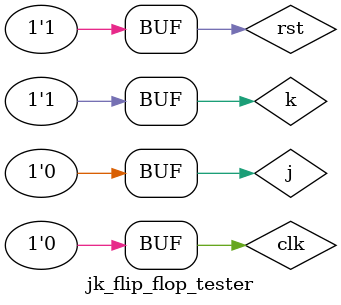
<source format=v>
module jk_flip_flop_tester;
	reg j,k,clk,rst;
	wire q;
	jk_flip_flop jkff(j,k,clk,rst,q);
	initial
		begin
			clk=0;
			repeat(30)
			#10
			clk=~clk;
		end

	initial
		begin
			j=0; k=0;rst=1;
			#10
			j=0; k=1;rst=0;
			#10
			j=1; k=0;rst=1;
			#10
			j=1; k=1;rst=0;
			#10
			j=0; k=0;
			#10
			j=1; k=0;
			#10
			j=0; k=1; rst=1;
		end
endmodule
</source>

━━━━━━━━━━━━━━━━

Strip out the pictures and quote the remaining data word for word.

<source format=v>
module jk_flip_flop_tester;
	reg j,k,clk,rst;
	wire q;
	jk_flip_flop jkff(j,k,clk,rst,q);
	initial
		begin
			clk=0;
			repeat(30)
			#10
			clk=~clk;
		end

	initial
		begin
			j=0; k=0;rst=1;
			#10
			j=0; k=1;rst=0;
			#10
			j=1; k=0;rst=1;
			#10
			j=1; k=1;rst=0;
			#10
			j=0; k=0;
			#10
			j=1; k=0;
			#10
			j=0; k=1; rst=1;
		end
endmodule
</source>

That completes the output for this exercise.